Based on our thorough analysis of the gsearch_jobs dataset, we have gathered some key insights that can help us better understand the job landscape for Data Analysts. Here's a summary of our findings:

  1. Distribution of Job/Schedule Types:

When it comes to job types, we noticed that most companies prefer hiring candidates for fulltime positions. However, we also observed a significant number of job openings for contractbased roles.

  1. Most Popular Job Recruitment Sites:

LinkedIn emerged as the most widely used platform for job recruitment among the sites we analyzed. Upwork and Bee also had a notable presence, although LinkedIn maintained a clear lead.

  1. Companies Offering Maximum Average Salary:

During our analysis, we identified the Corps team as the top payer, offering an impressive maximum salary of 428,480. This figure sets them apart from other companies in terms of compensation.

  1. Salary Disparity Across Job/Schedule Types:

Our analysis revealed that internships tend to have an average salary that is less than half of what full-time, part-time, or contractor positions offer. However, contractor roles showed a salary level on par with full-time positions, while part-time positions had a slightly lower average salary. This suggests that part-time jobs can provide decent monthly pay despite fewer working hours.

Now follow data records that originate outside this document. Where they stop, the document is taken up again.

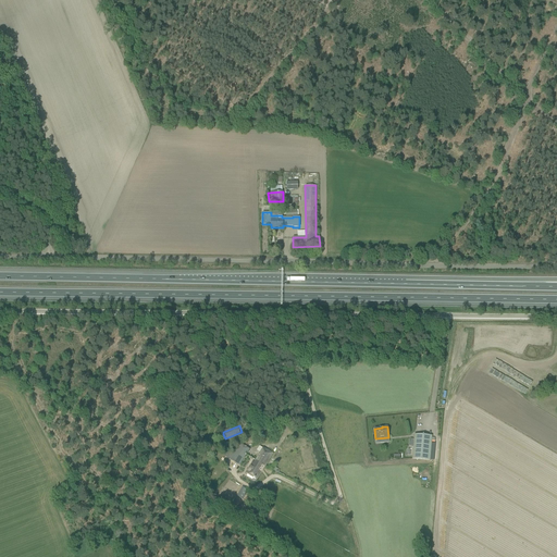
[(412,460),(429,461),(430,460),(431,443),(431,441),(432,436),(415,434),(413,440),(412,460)]
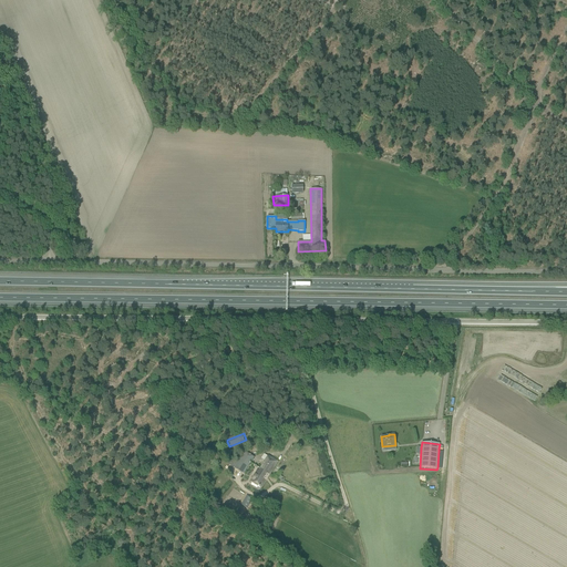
[(244,451),(237,461),(250,463),(254,457),(244,451)]
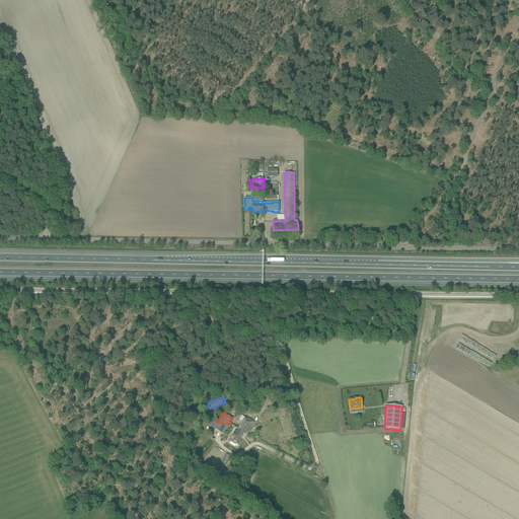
[(238,430),(246,434),(253,423),(245,418),(242,423),(238,430)]
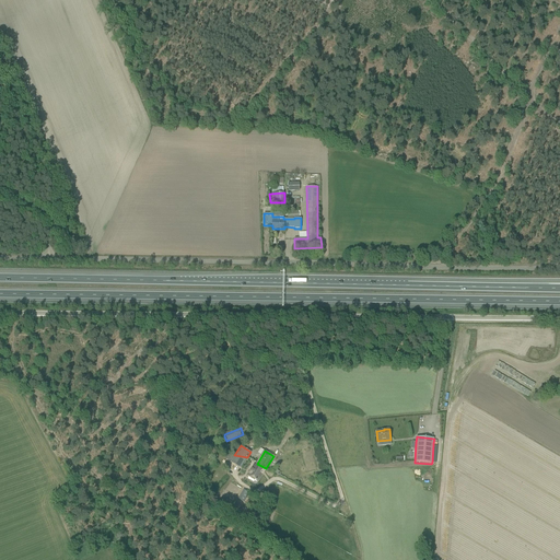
[(234,455),(231,462),(241,468),(247,457),(234,455)]
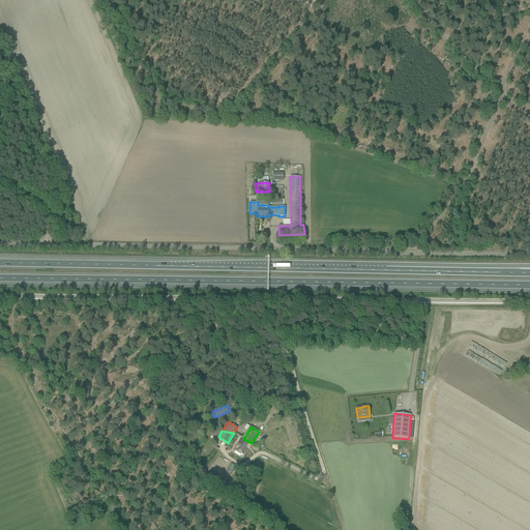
[(252,443),(243,439),(241,441),(240,440),(234,450),(243,457),(252,443)]
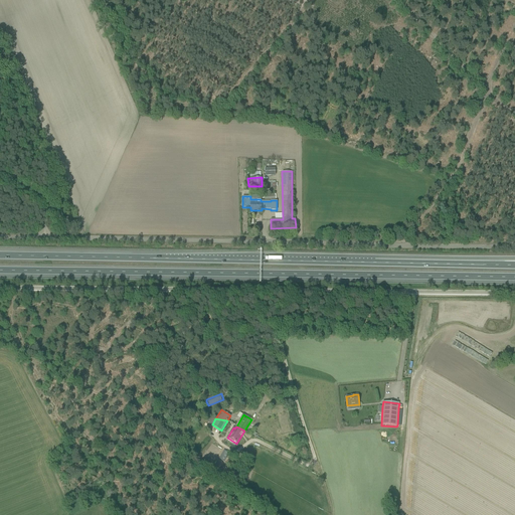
All buildings are outlined.
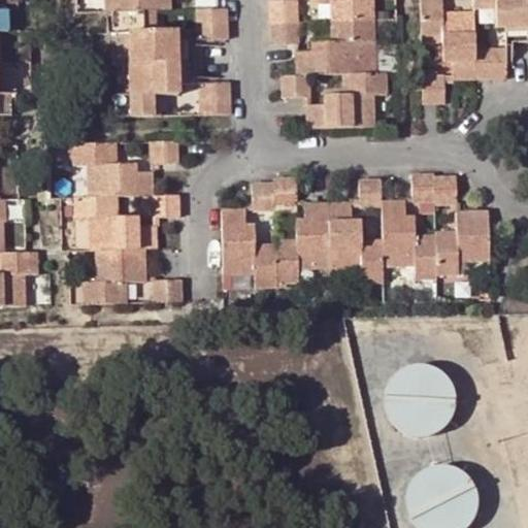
[(157,10),(171,10),(170,0),(104,0),(104,12),(106,12),(110,12),(111,33),(126,33),(128,96),(121,97),(114,96),(116,118),(153,117),(154,95),(160,95),(178,95),(179,90),(193,90),(192,77),(191,46),(191,36),(177,36),(176,31),(158,32),(152,32),(152,11),(157,10)]
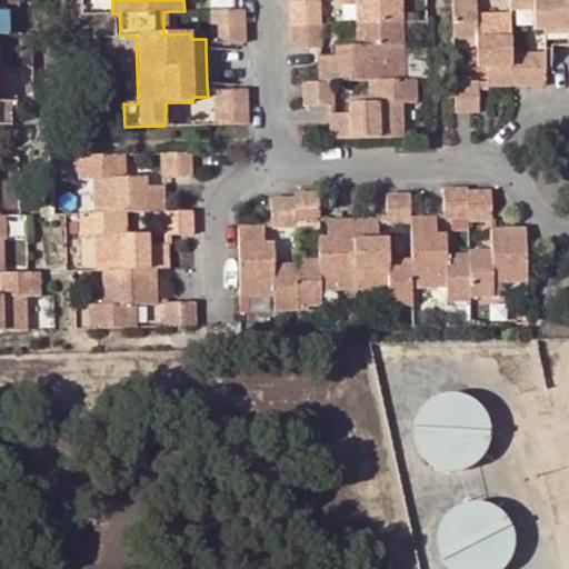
[(290,0),(291,48),(318,48),(321,48),(319,0),(318,0),(317,0),(290,0)]
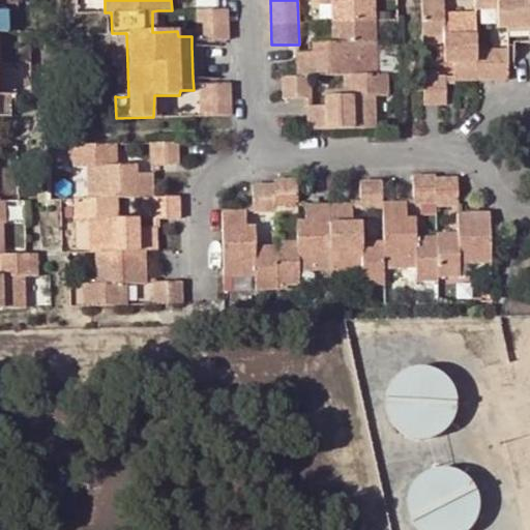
[(311,0),(312,0),(331,1),(337,0),(339,41),(332,42),(312,42),(312,52),(296,52),(296,76),(283,76),(283,98),(306,98),(311,97),(311,76),(345,75),(349,75),(350,95),(345,95),(325,95),(324,105),(306,106),(306,129),(376,127),(375,96),(388,95),(388,74),(377,72),(374,0),(311,0)]
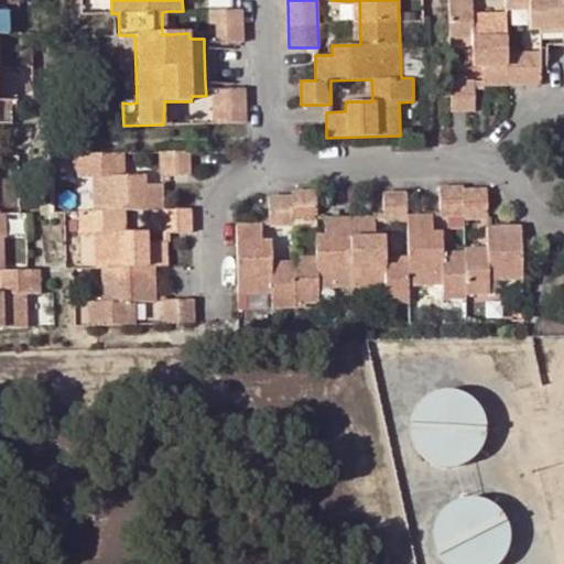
[(472,0),(447,0),(449,39),(472,39),(472,44),(473,67),(481,67),(483,86),(541,85),(540,77),(540,52),(508,52),(507,12),(473,13),(472,0)]
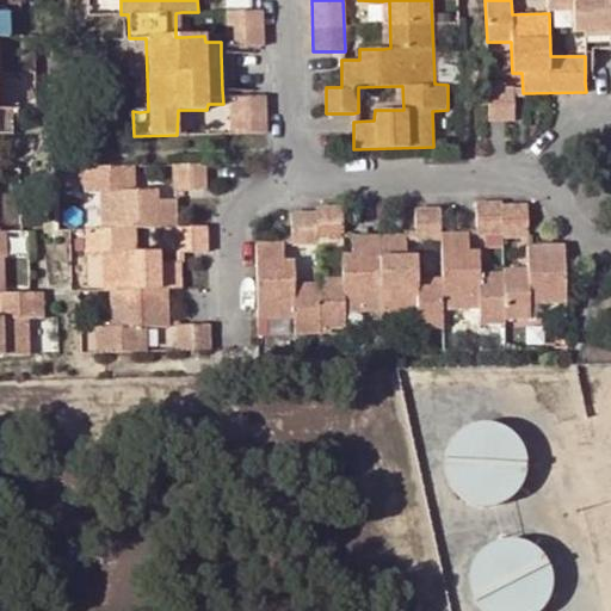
[(610,0),(548,0),(548,4),(572,4),(572,11),(573,34),(576,34),(578,50),(591,50),(610,49),(610,0)]
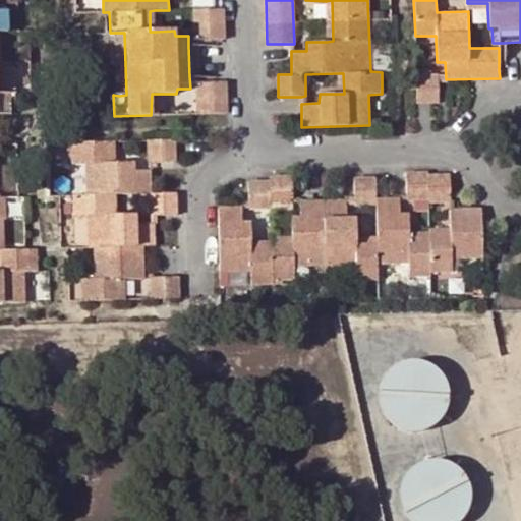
[(224,39),(223,8),(193,9),(194,19),(194,40),(216,39),(224,39)]
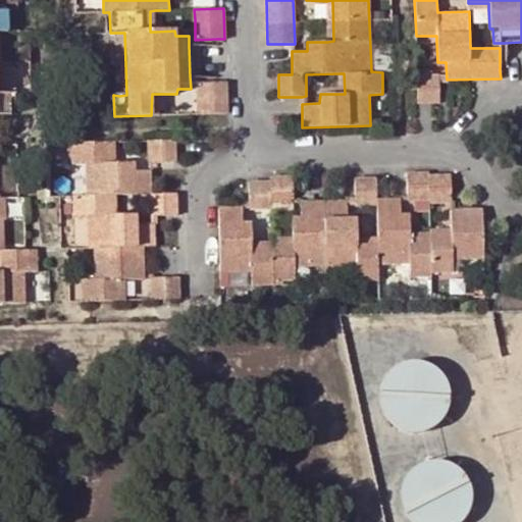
[(0,114),(9,114),(8,93),(3,93),(0,93),(0,31),(2,31),(7,31),(7,9),(0,9),(0,114)]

  1. Geographical Variation in Average Salaries:

When examining average salaries across different states, we found that California (CA) offers the highest average salary for Data Analyst positions. On the other hand, Nebraska (NE) provides the lowest average salary, which is less than half of what other states offer.

  1. Job Openings per State/Location:

The United States as a whole has the highest number of job openings. Within the states, Missouri stood out with a significant number of advertised job opportunities.

  1. Most In-Demand Skills for Data Analysts:

Based on our analysis, SQL emerged as the most sought-after skill, with approximately 60% of companies emphasizing its importance. Excel ranked second in demand, followed by Tableau, Python, and Power BI.

  1. Analysis of Job Advertising Sites:

We observed that Upwork tends to provide a relatively lower average salary compared to other job advertising sites. However, the differences in average salaries among all the platforms were relatively minor.

These insights can serve as a helpful guide for individuals pursuing a career as a Data Analyst, providing valuable information about job trends and skill requirements. It's important to note that these findings are based on the analysis of the gsearch_jobs dataset and should be further explored and validated for more precise interpretations.